▶ **EXERCISE OBJECTIVE**:
Please return each line of the listing below exactly as written.

** Opening MATERIAL TO PROCESS block **

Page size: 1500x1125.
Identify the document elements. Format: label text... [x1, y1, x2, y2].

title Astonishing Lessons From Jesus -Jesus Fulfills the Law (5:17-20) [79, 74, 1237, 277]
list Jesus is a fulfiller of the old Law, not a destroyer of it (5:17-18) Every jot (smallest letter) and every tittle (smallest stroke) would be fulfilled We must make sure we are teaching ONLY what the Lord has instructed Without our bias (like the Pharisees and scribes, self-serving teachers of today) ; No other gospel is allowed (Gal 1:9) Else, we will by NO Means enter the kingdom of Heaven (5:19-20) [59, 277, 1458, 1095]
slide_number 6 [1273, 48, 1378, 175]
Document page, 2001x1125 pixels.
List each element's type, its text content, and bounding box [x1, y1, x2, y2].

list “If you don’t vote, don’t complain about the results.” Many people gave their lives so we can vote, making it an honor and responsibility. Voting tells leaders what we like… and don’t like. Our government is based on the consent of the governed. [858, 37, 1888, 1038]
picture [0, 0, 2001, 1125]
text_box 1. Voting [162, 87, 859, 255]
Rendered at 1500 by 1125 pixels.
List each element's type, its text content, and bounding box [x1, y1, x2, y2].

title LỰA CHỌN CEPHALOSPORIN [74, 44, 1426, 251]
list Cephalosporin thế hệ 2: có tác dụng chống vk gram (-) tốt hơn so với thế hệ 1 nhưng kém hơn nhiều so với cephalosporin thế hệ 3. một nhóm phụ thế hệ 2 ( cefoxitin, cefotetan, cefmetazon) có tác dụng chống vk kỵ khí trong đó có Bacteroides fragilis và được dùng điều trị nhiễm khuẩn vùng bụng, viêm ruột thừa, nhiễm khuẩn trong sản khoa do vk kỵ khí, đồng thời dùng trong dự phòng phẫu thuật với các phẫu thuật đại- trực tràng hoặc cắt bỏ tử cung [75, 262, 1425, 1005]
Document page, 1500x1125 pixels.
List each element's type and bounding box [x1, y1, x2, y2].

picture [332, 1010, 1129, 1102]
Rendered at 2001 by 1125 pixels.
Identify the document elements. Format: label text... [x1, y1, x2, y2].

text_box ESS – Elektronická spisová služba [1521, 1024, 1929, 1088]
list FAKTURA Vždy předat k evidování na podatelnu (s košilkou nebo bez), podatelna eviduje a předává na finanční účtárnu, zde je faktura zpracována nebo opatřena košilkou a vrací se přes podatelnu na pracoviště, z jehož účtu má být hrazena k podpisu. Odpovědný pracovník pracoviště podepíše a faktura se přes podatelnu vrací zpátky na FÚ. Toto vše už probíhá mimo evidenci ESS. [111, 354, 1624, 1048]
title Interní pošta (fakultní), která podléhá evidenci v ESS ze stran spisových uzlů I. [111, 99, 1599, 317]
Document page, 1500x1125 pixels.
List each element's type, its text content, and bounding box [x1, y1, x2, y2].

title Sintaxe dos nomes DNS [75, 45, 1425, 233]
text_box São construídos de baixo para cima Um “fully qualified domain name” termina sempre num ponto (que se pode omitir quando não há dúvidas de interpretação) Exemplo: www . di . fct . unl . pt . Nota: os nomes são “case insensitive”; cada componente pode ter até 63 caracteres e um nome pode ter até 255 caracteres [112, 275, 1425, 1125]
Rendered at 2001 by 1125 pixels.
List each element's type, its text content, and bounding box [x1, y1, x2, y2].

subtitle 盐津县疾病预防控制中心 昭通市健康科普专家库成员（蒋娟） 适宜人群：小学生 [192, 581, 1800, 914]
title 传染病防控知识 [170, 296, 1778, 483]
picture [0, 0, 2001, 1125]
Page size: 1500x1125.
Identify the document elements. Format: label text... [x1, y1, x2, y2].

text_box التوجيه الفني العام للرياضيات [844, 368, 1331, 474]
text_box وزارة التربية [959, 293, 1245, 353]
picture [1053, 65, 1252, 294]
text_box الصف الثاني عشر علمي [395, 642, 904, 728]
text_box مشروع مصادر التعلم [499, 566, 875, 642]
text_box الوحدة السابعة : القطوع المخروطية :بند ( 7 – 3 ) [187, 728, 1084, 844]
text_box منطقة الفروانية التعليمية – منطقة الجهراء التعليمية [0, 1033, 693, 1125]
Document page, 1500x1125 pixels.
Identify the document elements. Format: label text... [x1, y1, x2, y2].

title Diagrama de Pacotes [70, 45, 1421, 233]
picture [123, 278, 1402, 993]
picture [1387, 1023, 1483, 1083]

** Closing MATERIAL TO PROCESS block **

▶ **REPLY**:
Page size: 1500x1125.
Identify the document elements. Format: label text... [x1, y1, x2, y2].

title Astonishing Lessons From Jesus -Jesus Fulfills the Law (5:17-20) [79, 74, 1237, 277]
list Jesus is a fulfiller of the old Law, not a destroyer of it (5:17-18) Every jot (smallest letter) and every tittle (smallest stroke) would be fulfilled We must make sure we are teaching ONLY what the Lord has instructed Without our bias (like the Pharisees and scribes, self-serving teachers of today) ; No other gospel is allowed (Gal 1:9) Else, we will by NO Means enter the kingdom of Heaven (5:19-20) [59, 277, 1458, 1095]
slide_number 6 [1273, 48, 1378, 175]
Document page, 2001x1125 pixels.
List each element's type, its text content, and bounding box [x1, y1, x2, y2].

list “If you don’t vote, don’t complain about the results.” Many people gave their lives so we can vote, making it an honor and responsibility. Voting tells leaders what we like… and don’t like. Our government is based on the consent of the governed. [858, 37, 1888, 1038]
picture [0, 0, 2001, 1125]
text_box 1. Voting [162, 87, 859, 255]
Rendered at 1500 by 1125 pixels.
List each element's type, its text content, and bounding box [x1, y1, x2, y2].

title LỰA CHỌN CEPHALOSPORIN [74, 44, 1426, 251]
list Cephalosporin thế hệ 2: có tác dụng chống vk gram (-) tốt hơn so với thế hệ 1 nhưng kém hơn nhiều so với cephalosporin thế hệ 3. một nhóm phụ thế hệ 2 ( cefoxitin, cefotetan, cefmetazon) có tác dụng chống vk kỵ khí trong đó có Bacteroides fragilis và được dùng điều trị nhiễm khuẩn vùng bụng, viêm ruột thừa, nhiễm khuẩn trong sản khoa do vk kỵ khí, đồng thời dùng trong dự phòng phẫu thuật với các phẫu thuật đại- trực tràng hoặc cắt bỏ tử cung [75, 262, 1425, 1005]
Document page, 1500x1125 pixels.
List each element's type and bounding box [x1, y1, x2, y2].

picture [332, 1010, 1129, 1102]
Rendered at 2001 by 1125 pixels.
Identify the document elements. Format: label text... [x1, y1, x2, y2].

text_box ESS – Elektronická spisová služba [1521, 1024, 1929, 1088]
list FAKTURA Vždy předat k evidování na podatelnu (s košilkou nebo bez), podatelna eviduje a předává na finanční účtárnu, zde je faktura zpracována nebo opatřena košilkou a vrací se přes podatelnu na pracoviště, z jehož účtu má být hrazena k podpisu. Odpovědný pracovník pracoviště podepíše a faktura se přes podatelnu vrací zpátky na FÚ. Toto vše už probíhá mimo evidenci ESS. [111, 354, 1624, 1048]
title Interní pošta (fakultní), která podléhá evidenci v ESS ze stran spisových uzlů I. [111, 99, 1599, 317]
Document page, 1500x1125 pixels.
List each element's type, its text content, and bounding box [x1, y1, x2, y2].

title Sintaxe dos nomes DNS [75, 45, 1425, 233]
text_box São construídos de baixo para cima Um “fully qualified domain name” termina sempre num ponto (que se pode omitir quando não há dúvidas de interpretação) Exemplo: www . di . fct . unl . pt . Nota: os nomes são “case insensitive”; cada componente pode ter até 63 caracteres e um nome pode ter até 255 caracteres [112, 275, 1425, 1125]
Rendered at 2001 by 1125 pixels.
List each element's type, its text content, and bounding box [x1, y1, x2, y2].

subtitle 盐津县疾病预防控制中心 昭通市健康科普专家库成员（蒋娟） 适宜人群：小学生 [192, 581, 1800, 914]
title 传染病防控知识 [170, 296, 1778, 483]
picture [0, 0, 2001, 1125]
Page size: 1500x1125.
Identify the document elements. Format: label text... [x1, y1, x2, y2].

text_box التوجيه الفني العام للرياضيات [844, 368, 1331, 474]
text_box وزارة التربية [959, 293, 1245, 353]
picture [1053, 65, 1252, 294]
text_box الصف الثاني عشر علمي [395, 642, 904, 728]
text_box مشروع مصادر التعلم [499, 566, 875, 642]
text_box الوحدة السابعة : القطوع المخروطية :بند ( 7 – 3 ) [187, 728, 1084, 844]
text_box منطقة الفروانية التعليمية – منطقة الجهراء التعليمية [0, 1033, 693, 1125]
Document page, 1500x1125 pixels.
Identify the document elements. Format: label text... [x1, y1, x2, y2].

title Diagrama de Pacotes [70, 45, 1421, 233]
picture [123, 278, 1402, 993]
picture [1387, 1023, 1483, 1083]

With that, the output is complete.